For Singapore Polytechnic student Kennedy Yap Poh Chong, running was actually his second choice of sport and he only became a runner because his first choice, basketball, was not available to him.
Said Kennedy, 20, “I started running eight years ago in Secondary One. I had wanted to play basketball but I could not get into the school team, so I decided to go into athletics, which is running.”
He continued, “I began with the 100m sprint and relays but my coach said that I was not cut out for it, so I converted into a long distance athlete, doing 3km, 5km and 10km. I took it from there and I excelled.”
Running helps him relieve stress
He added, “These days, I like running because it gives me some time out of my studies and work, and at the same time, it helps me to relieve stress and socialise through running. I have lots of friends who run, and it is great to suffer together and strengthen our bonds in that way.”
Lately though, Kennedy has been focusing more on track running, and the 400m and 800m distances, in order to discover where his talents truly lie in the sport.
Nevertheless, Kennedy has a bright future ahead of him in running; his 10km personal best time so far is 38 minutes, and he completed last Saturday’s 12km Puma Night Run in a time of 45 minutes 49 seconds, being the first Singaporean to cross the finish line in the process.
To train for his running races, Kennedy does two hard sessions per week. He says, “I do not do much mileage, but I give 110 per cent at each session. I push my limits and go really hard at it during each session.”
His training sessions are typically two hours long. He would begin with simple warm ups and stretches, then he would hit the hard workouts and then cool down. His sessions would then end with upper and lower body strengthening exercises.
Kennedy also does a long run every week, covering about 17km during each of these long runs, which generally take place at MacRitchie Reservoir.
Besides the hard runs, Kennedy also does an easy run for about 60 minutes once a week, together with his friends.
His weekly mileage is about 30km.
Cross Training helps him to speed up recovery
To relieve the stress from his run training, Kennedy also does some cross training. He said, “Running can be repetitive and impactful on the knees, so cross training helps to recover faster and lessens the impact on the knees and the hips. So once in a while we would play ultimate frisbee to have some fun at cross training, instead of just running.”

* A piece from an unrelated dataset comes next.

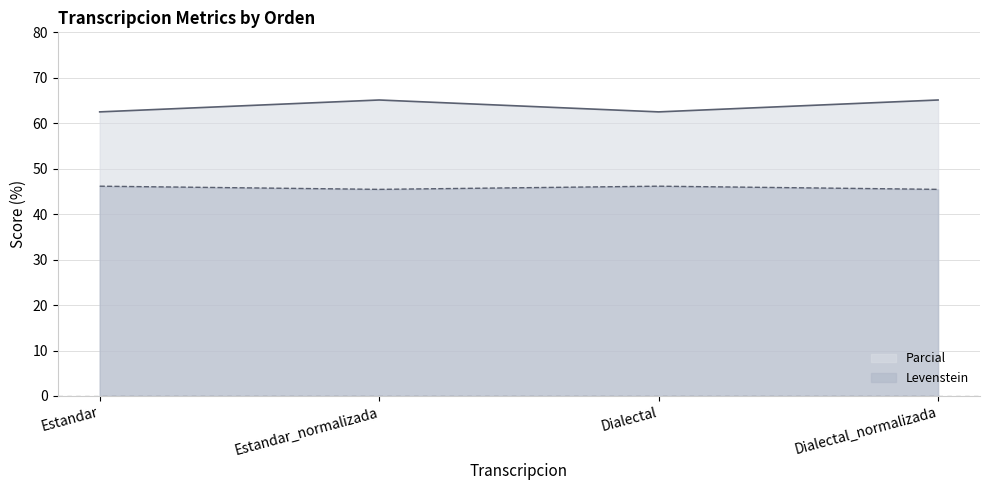

In Parcial, how many points are higher than both neighbors (excluding endpoints)?

1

He added, “I find that even as a competitive athlete, cross training is great to relax. I also swim and cycle a bit with my friends casually, and I do light gym work too, to gain muscle endurance because endurance athletes need a strong core and strong arms to swing well. So I work on these areas myself, to become a better runner.”
Runners tend to overtrain
Kennedy pointed out though, that many runners tend to overtrain especially those who do not have a coach to guide them. He explained, “A lot of runners may train 5 – 6 times per week without adapting to the intensity and volume, then their injury risk is quite high.”
He added, “So I would recommend that before going into intense running, look for advice online and maybe ask friends who are more experienced first, and seek advice before going into anything rigorous.”
Pick the right running shoes
As well, Kennedy feels that picking the right running shoes are very important for runners.
He said, “Most amateur runners are not mindful of the shoes they wear or they do not realise it; to them running shoes are just to cover the feet. But in fact, having the right pair of shoes, I feel, is quite important to prevent injuries like plantar fasciitis.”
Plantar fasciitis is an overuse injury from running, that is typically caused by repetitive over-stretching of the plantar fascia which is a thick band of tissue / tendon that runs under the foot.
Tips for running races
Also, Kennedy shared one little tip for running races, that can make a difference in hitting a personal best timing or just missing out.
Said Kennedy, “People always follow the road or trail when it curves and bends. But if you run straight instead, you can reduce the distance run by a few metres, and this can cut down your timing and mean the difference between a good time or position, or just missing out.”
He added, “Also, I think that many runners go out too hard at the beginning and cannot sustain the pace at the end. So they have to slow down and jog. To do really well at a race, though, you have to pace yourself properly and run at the intensity that you are targeting, so that you can get comfortable with running at the pace, and know that you can also sustain it for the duration of the race.”
Wants to help other runners as a physiotherapist
In terms of his own running, Kennedy feels that it would be nice to represent Singapore at athletics.
He said “It would be nice to represent Singapore in the near future, but till now, I have not found a distance that really suits me. So I am still discovering myself; I am trying out 800m for the time being.”
He continued “But for running though, I don’t really have very high hopes for my future. Instead I really want to help other runners as a physiotherapist, so that they can recover from muscle or joint injuries. That is what I am heading towards.”